Never carry your Social Security card around with you. Keep it in a safe place at home and only give it out when necessary. Be aware of online phishing scams that lure you into providing your personal information. This usually involves a scammer posing as a company that you have an account with, contacting you and asking you to log into your account. However, the link provided is usually to a fake site designed to capture your account details. Remember that if you ever receive an email or phone call from someone claiming to be your bank or another institution, they’ll never ask you for your personal login information or account number – that’s a red flag to hang up the phone or delete that email.

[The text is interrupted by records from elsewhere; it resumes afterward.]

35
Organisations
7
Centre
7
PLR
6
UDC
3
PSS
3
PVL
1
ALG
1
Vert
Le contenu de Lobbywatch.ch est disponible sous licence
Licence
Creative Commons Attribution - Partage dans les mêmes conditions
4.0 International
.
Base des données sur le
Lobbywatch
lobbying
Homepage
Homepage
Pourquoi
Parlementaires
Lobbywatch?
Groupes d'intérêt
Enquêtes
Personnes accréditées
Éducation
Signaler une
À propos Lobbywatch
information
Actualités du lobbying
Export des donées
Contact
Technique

2. Create Strong Passwords
Strong online passwords can help prevent cybercriminals from gaining access to your online accounts. A strong password contains letters (uppercase and lowercase), numbers, and special characters. Avoid using any identifying information for your online passwords, such as your name or nicknames, birthdate (or any of your family’s birthdates), your address, or any other personal information that someone could easily guess. Changing your passwords regularly and setting up two-factor authentication is also recommended. Two-factor authentication is a multi-step verification process that requires a user to complete two steps to log into an account. Typically this is done by providing a username and password and verifying your identity on a previously trusted device such as your phone or through a previously provided email address.
3. Get Identity Theft Protection
Getting identity theft protection is one of the best ways to keep an eye on your sensitive data and to make sure that it hasn’t been accessed illegally. You’ll get email, text, and app notifications to alert you of any suspicious activity, such as multiple failed login attempts, unusual spending activity, or new activity on your credit report so that you can stop the cybercrook before too much damage is done.
4. Shred Documents with Sensitive Information
Before throwing away bank account and credit card statements, consider shredding them, along with receipts, expired credit cards, and credit offers. Anything that has your personal information on it should be shredded, which includes your name, address, phone number, account numbers, and other personal information. This can prevent hackers from dumpster diving for your private financial information.
5. Report Any Suspicious Activity
Check your account statements on a regular basis to make sure your account is safe and protected. If you notice unusual activity on your bank statement or credit card statement, report it immediately. The faster you report any discrepancies, the quicker you’ll be able to take action to stop the threat and prevent further financial loss. Contact the three credit reporting agencies to have them freeze your credit reports. You also have the option of freezing your children’s credit reports until they turn 18. Check with each credit reporting agency to determine how to start the process.
Now that you know what identity theft is and how you can protect yourself, consider implementing the methods above to secure your personal and financial information from hackers and data thieves. Simply making a few behavioral changes and purchasing some form of ID theft protection is all it takes to reduce your risk of becoming the next victim of identity theft.